Motion to intervene and comments on the Draft Supplemental Environmental Impact Statement for the Coosa River Hydroelectric Project from Alabama Rivers Alliance, American Rivers, and Coosa Riverkeeper. In addition to other arguments, these comments request that FERC examine greenhouse gas emissions from the project and take climate impacts into consideration (see pg 26-30).
“On June 24, 2021, FERC published a Notice of Availability of the Draft Supplemental Environmental Impact Statement (Draft SEIS) for the Coosa River Hydroelectric Project. The notice concerns an application to create a single new license, the Coosa River Hydroelectric Project, for three currently separate licensed projects, the Coosa Hydroelectric Project, the Mitchell Dam Hydroelectric Project, and the Jordan Dam Hydroelectric Project. The notice states that “[t]he draft SEIS has been prepared to address the July 6, 2018 opinion issued by the United States Court of Appeals for the District of Columbia (court) regarding the FERC’s environmental review of the Coosa River Project.” Id. In that case, brought by Alabama Rivers Alliance and American Rivers, the court held that the FERC’s licensing order of the Coosa River Project was “fatally infected” by arbitrary and capricious conclusions in a Biological Opinion and an Environmental Assessment under NEPA, and accordingly that FERC’s decision to renew Alabama Power’s license for an additional 30 years must be vacated and remanded for further proceedings. Am. Rivers v. FERC, 895 F.3d 32, 55 (D.C. Cir. 2018).

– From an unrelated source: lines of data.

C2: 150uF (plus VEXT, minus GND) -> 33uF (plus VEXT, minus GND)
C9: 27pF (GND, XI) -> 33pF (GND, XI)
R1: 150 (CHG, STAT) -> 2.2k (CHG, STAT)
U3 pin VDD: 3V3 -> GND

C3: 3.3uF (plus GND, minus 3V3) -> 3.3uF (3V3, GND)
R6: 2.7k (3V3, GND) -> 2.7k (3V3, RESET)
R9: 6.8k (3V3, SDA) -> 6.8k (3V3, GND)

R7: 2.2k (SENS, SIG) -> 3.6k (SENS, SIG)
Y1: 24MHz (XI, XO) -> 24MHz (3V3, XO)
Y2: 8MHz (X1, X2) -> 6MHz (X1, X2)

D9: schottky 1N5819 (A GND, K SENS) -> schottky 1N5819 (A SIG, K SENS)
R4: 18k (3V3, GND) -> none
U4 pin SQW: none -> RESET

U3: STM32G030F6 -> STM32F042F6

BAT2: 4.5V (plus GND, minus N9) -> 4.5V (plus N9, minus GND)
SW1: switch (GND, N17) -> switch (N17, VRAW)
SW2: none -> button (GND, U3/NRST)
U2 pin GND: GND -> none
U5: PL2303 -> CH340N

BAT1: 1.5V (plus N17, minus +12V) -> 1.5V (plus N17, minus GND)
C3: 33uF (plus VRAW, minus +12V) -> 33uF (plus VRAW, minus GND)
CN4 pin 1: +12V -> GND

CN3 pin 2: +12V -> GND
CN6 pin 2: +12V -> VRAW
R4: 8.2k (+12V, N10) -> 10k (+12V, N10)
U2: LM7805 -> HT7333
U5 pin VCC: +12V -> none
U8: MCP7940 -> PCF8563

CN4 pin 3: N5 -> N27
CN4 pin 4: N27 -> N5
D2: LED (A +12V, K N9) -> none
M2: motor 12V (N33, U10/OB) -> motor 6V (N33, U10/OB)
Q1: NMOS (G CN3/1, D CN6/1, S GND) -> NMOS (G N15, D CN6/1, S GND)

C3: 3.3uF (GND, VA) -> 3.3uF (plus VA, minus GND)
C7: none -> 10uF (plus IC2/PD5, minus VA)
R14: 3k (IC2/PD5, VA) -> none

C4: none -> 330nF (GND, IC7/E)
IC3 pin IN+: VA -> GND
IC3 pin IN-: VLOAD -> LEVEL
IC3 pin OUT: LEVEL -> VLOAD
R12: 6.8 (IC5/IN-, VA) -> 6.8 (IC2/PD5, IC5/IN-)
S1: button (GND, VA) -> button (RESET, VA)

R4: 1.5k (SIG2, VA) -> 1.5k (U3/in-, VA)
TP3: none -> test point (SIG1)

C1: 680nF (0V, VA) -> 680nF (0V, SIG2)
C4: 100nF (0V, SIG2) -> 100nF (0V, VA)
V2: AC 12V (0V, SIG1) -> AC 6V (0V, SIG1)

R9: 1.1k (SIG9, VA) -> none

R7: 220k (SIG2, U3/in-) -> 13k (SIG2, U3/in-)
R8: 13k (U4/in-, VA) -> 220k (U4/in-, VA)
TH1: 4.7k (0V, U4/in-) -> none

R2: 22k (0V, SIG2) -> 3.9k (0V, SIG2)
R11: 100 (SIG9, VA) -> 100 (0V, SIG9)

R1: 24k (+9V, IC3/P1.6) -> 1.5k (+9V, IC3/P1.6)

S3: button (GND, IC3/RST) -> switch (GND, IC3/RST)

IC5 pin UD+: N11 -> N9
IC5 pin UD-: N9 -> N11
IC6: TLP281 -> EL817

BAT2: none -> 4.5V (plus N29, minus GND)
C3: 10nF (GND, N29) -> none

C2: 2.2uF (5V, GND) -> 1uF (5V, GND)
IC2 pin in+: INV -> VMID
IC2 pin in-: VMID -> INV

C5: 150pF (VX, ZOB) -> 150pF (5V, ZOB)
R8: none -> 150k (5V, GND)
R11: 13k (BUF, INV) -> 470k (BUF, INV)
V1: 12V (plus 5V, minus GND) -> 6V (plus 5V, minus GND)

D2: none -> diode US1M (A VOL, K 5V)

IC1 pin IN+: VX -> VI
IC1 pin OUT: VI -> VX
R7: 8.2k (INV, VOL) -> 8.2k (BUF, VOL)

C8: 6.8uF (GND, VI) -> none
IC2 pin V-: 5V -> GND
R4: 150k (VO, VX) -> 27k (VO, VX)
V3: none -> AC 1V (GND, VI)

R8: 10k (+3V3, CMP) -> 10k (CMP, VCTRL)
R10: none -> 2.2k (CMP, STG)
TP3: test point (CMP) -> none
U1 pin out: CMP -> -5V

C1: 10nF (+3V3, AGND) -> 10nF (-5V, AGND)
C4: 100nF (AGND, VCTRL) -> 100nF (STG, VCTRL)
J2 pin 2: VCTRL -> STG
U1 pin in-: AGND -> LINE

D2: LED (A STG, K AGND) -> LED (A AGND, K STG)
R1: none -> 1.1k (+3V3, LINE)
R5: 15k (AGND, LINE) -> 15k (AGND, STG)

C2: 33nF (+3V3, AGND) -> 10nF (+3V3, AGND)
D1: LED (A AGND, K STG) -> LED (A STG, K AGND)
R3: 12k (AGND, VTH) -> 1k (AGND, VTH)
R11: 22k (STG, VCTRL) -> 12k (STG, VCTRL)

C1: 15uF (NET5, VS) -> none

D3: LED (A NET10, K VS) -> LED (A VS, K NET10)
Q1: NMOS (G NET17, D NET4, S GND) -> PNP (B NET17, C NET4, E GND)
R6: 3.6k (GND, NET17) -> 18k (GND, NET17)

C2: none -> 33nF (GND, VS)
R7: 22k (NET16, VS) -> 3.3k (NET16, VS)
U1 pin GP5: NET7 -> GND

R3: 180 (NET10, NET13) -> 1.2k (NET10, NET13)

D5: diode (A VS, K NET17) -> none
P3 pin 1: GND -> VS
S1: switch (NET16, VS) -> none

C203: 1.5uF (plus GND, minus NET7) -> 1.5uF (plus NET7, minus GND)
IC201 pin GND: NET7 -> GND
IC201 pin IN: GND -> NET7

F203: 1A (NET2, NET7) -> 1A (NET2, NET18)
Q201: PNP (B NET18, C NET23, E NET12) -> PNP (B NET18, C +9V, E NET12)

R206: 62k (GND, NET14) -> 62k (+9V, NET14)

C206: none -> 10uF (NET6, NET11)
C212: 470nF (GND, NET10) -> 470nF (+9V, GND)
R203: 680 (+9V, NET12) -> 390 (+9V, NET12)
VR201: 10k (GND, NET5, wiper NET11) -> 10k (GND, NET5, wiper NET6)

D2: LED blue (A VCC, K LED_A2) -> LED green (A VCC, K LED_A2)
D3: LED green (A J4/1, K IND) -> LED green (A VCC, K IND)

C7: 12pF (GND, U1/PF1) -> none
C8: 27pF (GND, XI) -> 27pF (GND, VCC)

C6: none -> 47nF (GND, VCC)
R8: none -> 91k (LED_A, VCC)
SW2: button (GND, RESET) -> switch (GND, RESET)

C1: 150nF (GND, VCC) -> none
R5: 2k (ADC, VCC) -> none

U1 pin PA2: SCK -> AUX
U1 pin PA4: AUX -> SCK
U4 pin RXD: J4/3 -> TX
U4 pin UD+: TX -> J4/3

In 2018, the United States Court of Appeals for the District of Columbia Circuit held that “[b]ecause the Commission’s environmental review and the biological opinion it relied on were unreasoned and unsupported by substantial evidence, the Commission’s issuance of the license was arbitrary and capricious.” Am. Rivers, 895 F.3d at 37. Three years later, FERC’s issuance is yet again arbitrary and capricious, because the draft SEIS is again unreasoned and unsupported by substantial evidence. In these three years, not one additional scientific study was completed by FERC. It is not sufficient for FERC to change the name from “Environmental Assessment” to “Environmental Impact Statement” without adding additional studies, and attaching those studies as an Appendix for the public to review. The draft SEIS provides hardly any new information to any stakeholder or to FERC, but rather it rehashes and attaches Alabama Power Company’s (APC) filings and then defends the same license that the D.C. Circuit vacated. In many places, the Draft SEIS contradicts itself, claiming in some sections that the dams have caused minimal effects and certain studies are unneeded, but then admitting to the adverse effects elsewhere. Perhaps because FERC’s focus appears to be on finding information that defends the vacated license, rather than finding solutions to the problems outlined by the D.C. Circuit, FERC’s proposed conditions for the license have stayed the same, or even allow more adverse environmental effects, than before the ruling.”